There have been a few films set in the mid-'90s recently, like Landline and Adam Sandler's Sandy Wexler. What draws filmmakers to that era?
I didn't see either of those films, but Mid90s was a story that meant something to me in the time period I grew up, which I had 20 years to reflect on. If I look at movies like Dazed and Confused or Diner, there's usually a 20-year kind of clock where people have the time and perspective to look back.

Is Mid90s autobiographical?
The film is in no way an autobiography. But there are things that are highly personal—mostly just the emotions of growing up, what things felt like.

Did you feel like a misfit when you were Steve's age?
I really connected with skateboarding because of the "anti" ethic—the island of misfit toys, the group of outsiders, that come together to form a family. That's a beautiful thing skateboarding provides.

Did your parents disapprove, the way the mom does in the film?
They were supportive of me skateboarding. They were less enthused once they found out it was illegal to skateboard in a lot of the places we skated, which we represent in the film—how exciting it is when you're 12 and you're skating at an illegal place and you have to run from the cops. Probably the most thrilling moment of my life, still, is when we ran from the cops at the court house.

Jonah Hill Mid90s
Jonah Hill attends the 2018 Toronto International Film Festival, where he premiered his new coming-of-age film 'Mid90s.' Rich Polk/Getty Images for IMDb

Do you worry that people will see the words "A film by Jonah Hill" and expect something raunchier, in the vein of, say, Superbad?
I can't manage people's expectations. For me, this is my first album, my first painting. As an actor, you're a color in someone else's painting. I've been a green for a while, and I like being a green, but if the filmmaker wants to make it purple, that's what they're going to do. For me, this is my first expression.

You're still acting, of course. In October, Netflix released the series Maniac, which co-stars Emma Stone, who worked with you on Superbad. What's it like to work with her again?
Amazing. I love her. She's remained a very close friend since Superbad. I just wanted to have her contractually obligated to spend four months with me. Honestly, I just signed the dotted line when I heard Emma was going to be there. She is, as an artist and a person, as great as it gets.

James Haris, Lawrence Schlossman and Jeremy Robinson-Leon, hosts of the podcast Failing Upwards, inaugurated Jonah Hill Day in 2017, in part because they love your style. I hear you attended this summer. What did you make of it?
[laughs] It's amazing! I mean, it's a total blast. I love that they are into how I dress. I really am into fashion and think that that's a cool form of personal expression.

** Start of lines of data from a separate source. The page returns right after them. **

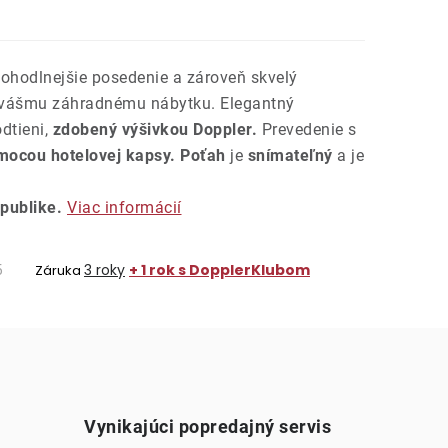
pohodlnejšie posedenie a zároveň skvelý
 vášmu záhradnému nábytku. Elegantný
dtieni,
zdobený výšivkou Doppler.
Prevedenie s
mocou hotelovej kapsy.
Poťah
je
snímateľný
a je
publike.
Viac informácií
5
3 roky
+ 1 rok s DopplerKlubom
Záruka
Vynikajúci popredajný servis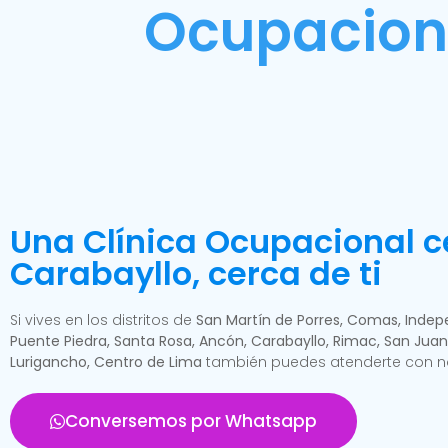
Ocupaciona
Una Clínica Ocupacional c
Carabayllo, cerca de ti
Si vives en los distritos de
San Martín de Porres, Comas, Indepe
Puente Piedra, Santa Rosa, Ancón, Carabayllo, Rimac, San Juan
Lurigancho, Centro de Lima
también puedes atenderte con n
Conversemos por Whatsapp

What did you think when you found out about it?
I didn't go the first year. I went the second, when I found out how much these people actually are coming from a place of love and celebration. Who wouldn't be flattered by something like that?

Do you like being an Instagram icon?
I don't know if I'd refer to myself as that. I just like to live my life and make things that matter to me.

Are you already planning to direct another film?
Right now all I want is get the word out about Mid90s. If I'm lucky enough to make another film, then I feel like I won.